I’m starting to sense something of a theme in some recent news pieces about the housing market. Consider the following quotes from two recent articles (emphasis mine).
Two U.S. Democratic lawmakers want Fannie Mae and Freddie Mac to relax recently tightened standards for mortgages on new condominiums, saying they could threaten the viability of some developments and slow the housing-market recovery, the Wall Street Journal said.
Are new appraisal rules holding back the nation’s real estate markets?
Lawrence Yun, chief economist for the National Association of Realtors, sure seems to think so.
“Lenders are using appraisers who may not be familiar with a neighborhood, or who compare traditional homes with distressed and discounted sales,” Yun said. “In the past month, stories of appraisal problems have been snowballing from across the country with many contracts falling through at the last moment. There is danger of a delayed housing market recovery and a further rise in foreclosures if the appraisal problems are not quickly corrected.”
What do you suppose folks like Laurence Yun mean when they use the phrase “housing market recovery”? Given the types of things they are objecting to, I’m inclined to conclude that what they really mean by “housing market recovery” is a return to the days of double-digit appreciation, frenzied buyers engaging in bidding wars and waiving inspections, and flippers snatching up pre-sales to turn a huge profit once construction completes.

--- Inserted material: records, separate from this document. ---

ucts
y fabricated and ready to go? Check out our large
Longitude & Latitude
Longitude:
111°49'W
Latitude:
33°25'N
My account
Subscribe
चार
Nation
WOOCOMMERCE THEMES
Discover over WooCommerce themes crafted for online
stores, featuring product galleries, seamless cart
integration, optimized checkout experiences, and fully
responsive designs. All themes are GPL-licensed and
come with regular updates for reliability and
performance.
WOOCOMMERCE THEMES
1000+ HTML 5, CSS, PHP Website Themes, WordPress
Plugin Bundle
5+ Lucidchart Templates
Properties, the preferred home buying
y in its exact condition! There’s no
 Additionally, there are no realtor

Newsflash folks: It ain’t gonna happen.
You can cry all you want about the new tighter standards that are slowly but surely coming online in lending, appraisals, and other aspects of the home-buying process that were allowed to get wildly out of control during the bubble, but even without these new standards, we’re not likely to see a return of a real estate bubble in our lifetimes.

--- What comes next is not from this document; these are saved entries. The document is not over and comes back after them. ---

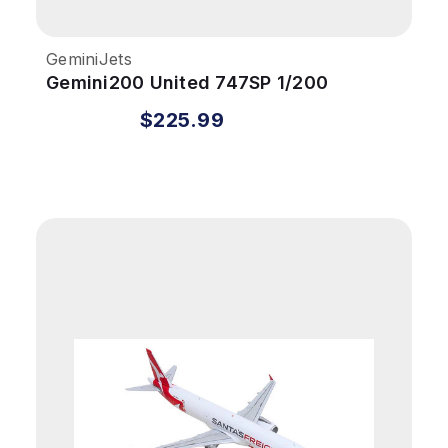
GeminiJets
Gemini200 United 747SP 1/200
REG#N145UA Battleship Livery
$225.99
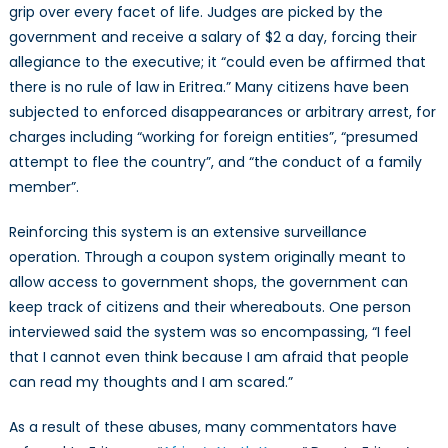
grip over every facet of life. Judges are picked by the
government and receive a salary of $2 a day, forcing their
allegiance to the executive; it “could even be affirmed that
there is no rule of law in Eritrea.” Many citizens have been
subjected to enforced disappearances or arbitrary arrest, for
charges including “working for foreign entities”, “presumed
attempt to flee the country”, and “the conduct of a family
member”.
Reinforcing this system is an extensive surveillance
operation. Through a coupon system originally meant to
allow access to government shops, the government can
keep track of citizens and their whereabouts. One person
interviewed said the system was so encompassing, “I feel
that I cannot even think because I am afraid that people
can read my thoughts and I am scared.”
As a result of these abuses, many commentators have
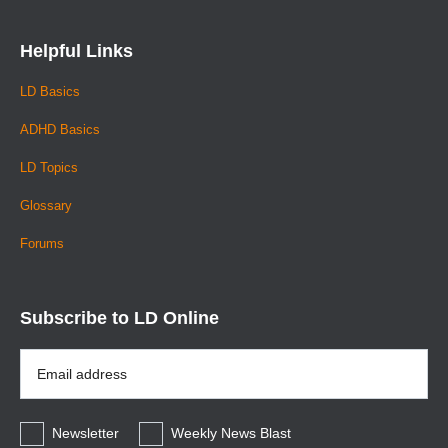
Helpful Links
LD Basics
ADHD Basics
LD Topics
Glossary
Forums
Subscribe to LD Online
Email
Address
*
Newsletter
Weekly News Blast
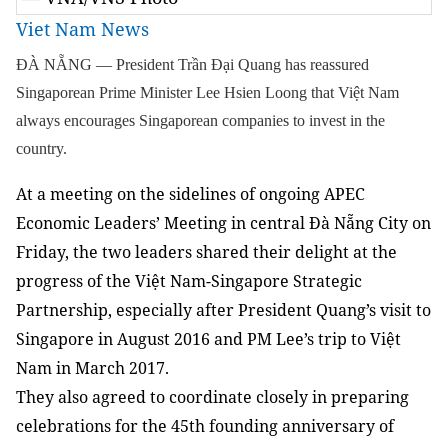
Viet Nam News
ĐÀ NẴNG — President Trần Đại Quang has reassured
Singaporean Prime Minister Lee Hsien Loong that Việt Nam
always encourages Singaporean companies to invest in the
country.
At a meeting on the sidelines of ongoing APEC
Economic Leaders’ Meeting in central Đà Nẵng City on
Friday, the two leaders shared their delight at the
progress of the Việt Nam-Singapore Strategic
Partnership, especially after President Quang’s visit to
Singapore in August 2016 and PM Lee’s trip to Việt
Nam in March 2017.
They also agreed to coordinate closely in preparing
celebrations for the 45th founding anniversary of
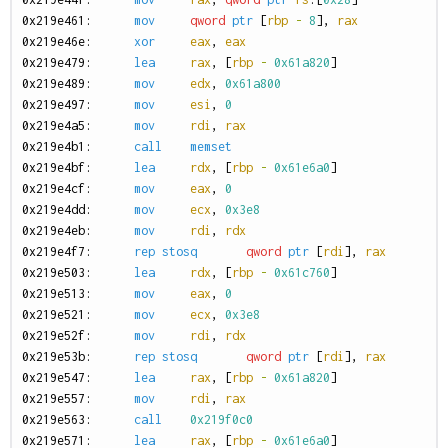
0
x219e461:
mov
qword
ptr
[
rbp
-
8
],
rax
0
x219e46e:
xor
eax
,
eax
0
x219e479:
lea
rax
,
[
rbp
-
0x61a820
]
0
x219e489:
mov
edx
,
0x61a800
0
x219e497:
mov
esi
,
0
0
x219e4a5:
mov
rdi
,
rax
0
x219e4b1:
call
memset
0
x219e4bf:
lea
rdx
,
[
rbp
-
0x61e6a0
]
0
x219e4cf:
mov
eax
,
0
0
x219e4dd:
mov
ecx
,
0x3e8
0
x219e4eb:
mov
rdi
,
rdx
0
x219e4f7:
rep
stosq
qword
ptr
[
rdi
],
rax
0
x219e503:
lea
rdx
,
[
rbp
-
0x61c760
]
0
x219e513:
mov
eax
,
0
0
x219e521:
mov
ecx
,
0x3e8
0
x219e52f:
mov
rdi
,
rdx
0
x219e53b:
rep
stosq
qword
ptr
[
rdi
],
rax
0
x219e547:
lea
rax
,
[
rbp
-
0x61a820
]
0
x219e557:
mov
rdi
,
rax
0
x219e563:
call
0x219f0c0
0
x219e571:
lea
rax
,
[
rbp
-
0x61e6a0
]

Too many people have been burned—and continue to be burned—by the rampant dangerous excesses of the housing bubble for things to just ramp right back up into an out-of-control mania again after just a few years of contraction.
Tighter regulation is just one of the necessary consequences of the housing bubble. Real estate professionals need to spend less time complaining and more time finding ways for their businesses to thrive within the framework of a housing market in which people buy reasonable homes, for a reasonable amount of money, as a place to live not a super-leveraged jackpot mega-investment.